__DATA__:

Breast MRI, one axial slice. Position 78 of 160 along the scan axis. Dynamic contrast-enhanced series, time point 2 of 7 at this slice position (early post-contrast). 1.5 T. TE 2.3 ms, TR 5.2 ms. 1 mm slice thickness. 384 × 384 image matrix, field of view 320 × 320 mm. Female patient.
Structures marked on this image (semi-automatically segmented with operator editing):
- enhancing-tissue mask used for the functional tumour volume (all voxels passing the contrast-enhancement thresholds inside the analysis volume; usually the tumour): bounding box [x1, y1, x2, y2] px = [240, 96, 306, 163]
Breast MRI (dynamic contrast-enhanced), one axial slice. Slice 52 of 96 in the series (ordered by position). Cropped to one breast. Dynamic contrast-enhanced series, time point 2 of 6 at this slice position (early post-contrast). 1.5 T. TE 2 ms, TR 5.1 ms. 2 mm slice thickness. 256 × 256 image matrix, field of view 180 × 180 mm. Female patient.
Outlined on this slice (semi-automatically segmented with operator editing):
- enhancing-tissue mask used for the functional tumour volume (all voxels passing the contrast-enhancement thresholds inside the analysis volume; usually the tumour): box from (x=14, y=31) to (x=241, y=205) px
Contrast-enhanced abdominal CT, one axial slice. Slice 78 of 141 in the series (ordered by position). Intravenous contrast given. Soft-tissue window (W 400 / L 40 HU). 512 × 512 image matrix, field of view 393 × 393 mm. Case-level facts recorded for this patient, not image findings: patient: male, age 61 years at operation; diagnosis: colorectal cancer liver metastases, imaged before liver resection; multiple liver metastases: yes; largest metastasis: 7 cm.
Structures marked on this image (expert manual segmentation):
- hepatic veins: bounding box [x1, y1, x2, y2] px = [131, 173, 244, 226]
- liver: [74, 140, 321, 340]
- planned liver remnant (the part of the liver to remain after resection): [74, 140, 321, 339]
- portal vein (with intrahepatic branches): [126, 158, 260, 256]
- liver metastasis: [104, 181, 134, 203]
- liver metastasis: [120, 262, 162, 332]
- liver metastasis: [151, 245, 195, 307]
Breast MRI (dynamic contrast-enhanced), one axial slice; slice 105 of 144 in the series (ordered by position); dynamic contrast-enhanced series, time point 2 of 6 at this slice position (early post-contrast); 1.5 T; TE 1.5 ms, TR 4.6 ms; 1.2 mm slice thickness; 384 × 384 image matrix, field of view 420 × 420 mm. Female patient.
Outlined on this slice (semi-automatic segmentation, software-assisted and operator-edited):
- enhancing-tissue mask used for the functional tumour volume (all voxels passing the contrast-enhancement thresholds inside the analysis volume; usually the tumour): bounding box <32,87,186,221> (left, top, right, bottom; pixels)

__WHAT IS NEEDED__: Write out every line of the data that holds the word "with".

__EXERCISE RESULT__:
Structures marked on this image (semi-automatically segmented with operator editing):
Outlined on this slice (semi-automatically segmented with operator editing):
- portal vein (with intrahepatic branches): [126, 158, 260, 256]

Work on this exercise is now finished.